El coche abandonado en el Bronx tardó poco en ser desguazado. En pocas horas perdió las ruedas, el motor, los asientos, etc. Todo lo aprovechable se lo llevaron, y lo demás fue pronto víctima del vandalismo. En cambio, el coche abandonado en Palo Alto se mantenía intacto.
Sería muy fácil atribuir ese desenlace al distrito en que se dejó. Sin embargo, el experimento no quedó ahí. Cuando el coche abandonado en el Bronx ya estaba deshecho y el de Palo Alto llevaba una semana impecable, los investigadores rompieron un cristal del automóvil de Palo Alto. El resultado de aquella ventana rota fue, sorprendentemente, muy similar al del Bronx: el vehículo fue expoliado por completo en pocos días, víctima del robo y el vandalismo, que lo redujeron al mismo estado en que quedó el otro.
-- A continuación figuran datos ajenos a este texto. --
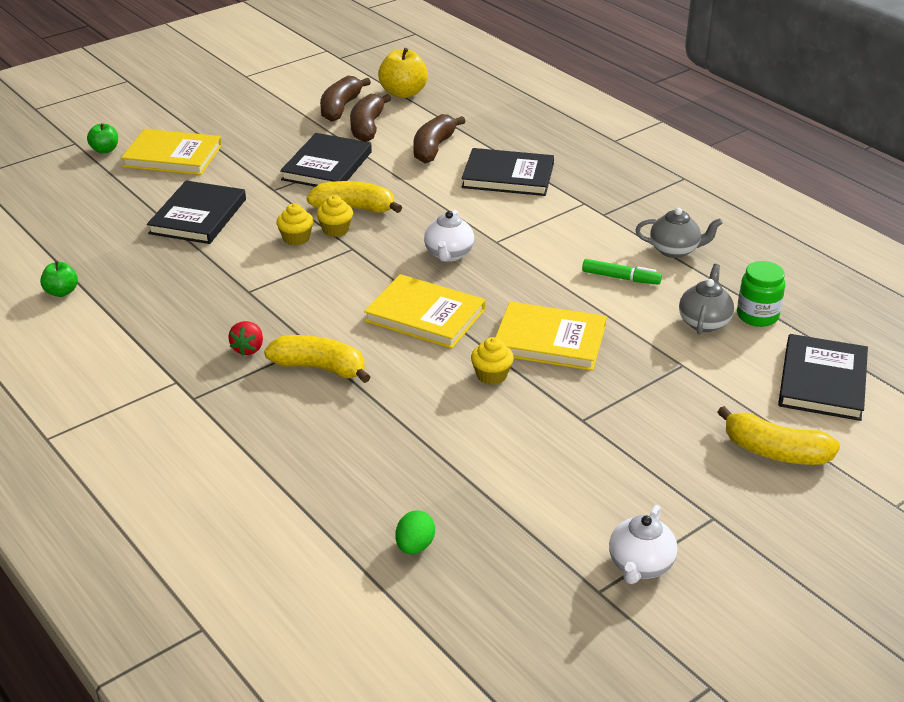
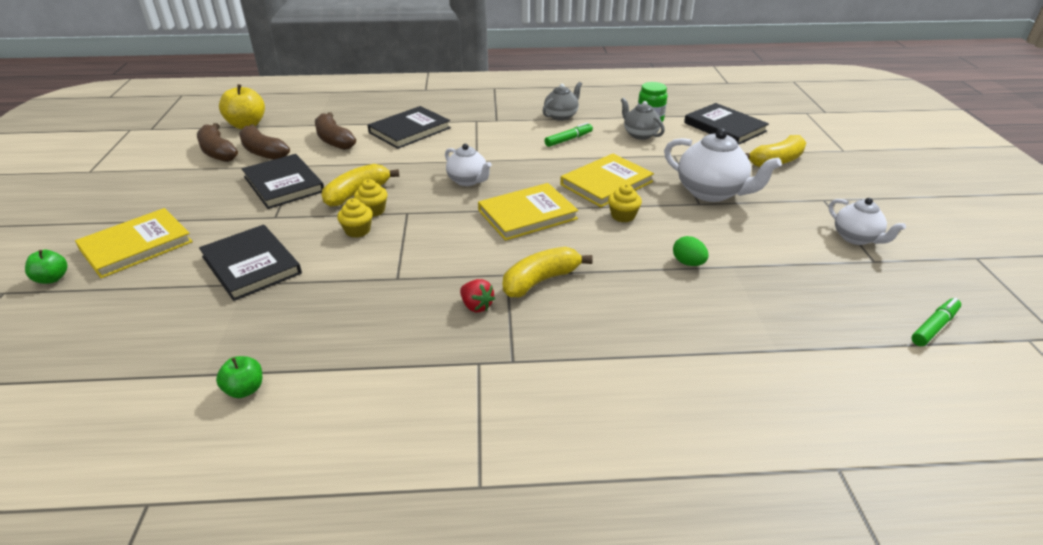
camera: 55 degrees left, 0 degrees up
(415, 546) = (790, 315): green egg -> green egg (688, 263)
(496, 665) = (934, 327): none -> green marker
(620, 421) = (711, 192): none -> white teapot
Parece claro que un cristal roto en un coche abandonado transmite una imagen de deterioro, de desinterés y de despreocupación, y ese mensaje rompe unos misteriosos códigos de convivencia y transmite la idea de ausencia de ley, de normas, de reglas, como si ya valiera todo. Cada nuevo pequeño ataque que sufría el vehículo sin que sucediera nada, reafirmaba y potenciaba esa idea, hasta que la escalada se hizo incontenible y desembocó en la misma violencia irracional.
En experimentos posteriores, los profesores James Q. Wilson y George Kelling desarrollaron la “Teoría de la ventana rota”, la misma que concluyó, desde un punto de vista criminológico, que el delito es mayor en las zonas de mayor descuido, suciedad, desorden o maltrato material.
Si se rompe el cristal de una ventana en un edificio y nadie lo repara, pronto estarán rotos todos los demás cristales. Si un edificio o una comunidad humana manifiesta signos de deterioro y eso no parece importarle a nadie, ahí se generará enseguida el caldo de cultivo propicio para el delito. Si se cometen pequeñas faltas y no son sancionadas, pronto aparecerán faltas mayores, y luego transgresiones aún más graves. Si se permiten actitudes de falta de respeto como algo normal en los niños, su patrón de desarrollo será cada vez de mayor violencia y cuando sean adultos harán de modo casi natural cosas mucho más graves.
Estas ideas fueron aplicadas a gran escala por primera vez en el Metro de Nueva York a mediados de los ochenta, y luego, en 1994, en la política de “Tolerancia cero” del famoso y polémico alcalde de Nueva York, Rudolph Giuliani.
Los aciertos y errores de aquella estrategia policial de Giuliani han hecho correr ríos de tinta, pero parece claro, en todo caso, que en cualquier organización humana es importante mantener unos mínimos principios de orden y respeto en los que no se debe admitir ninguna transgresión, por pequeña que sea. No se trata de imponer actitudes autoritarias, sino de cuidar con esmero aquello que hemos observado que resulta más importante de lo que parece.
En la educación de los hijos o de los alumnos, por ejemplo, estas últimas décadas nos han advertido de la importancia del orden material, del respeto al adulto, de la consideración con el más débil o desfavorecido, de las sencillas normas de urbanidad, el modo de vestir y de comportarse, la puntualidad o el modo de hablar. Son cuestiones a las que quizá durante un tiempo se les dio excesiva importancia sin atender a sus razones de fondo. Pero hoy comprobamos que no son simples cuestiones externas o formalidades sin mayor trascendencia. Son detalles pequeños que constituyen y modelan todo un modo de ser. Pequeños rasgos o gestos sin aparente importancia, pero que configuran bastantes de los principios más importantes.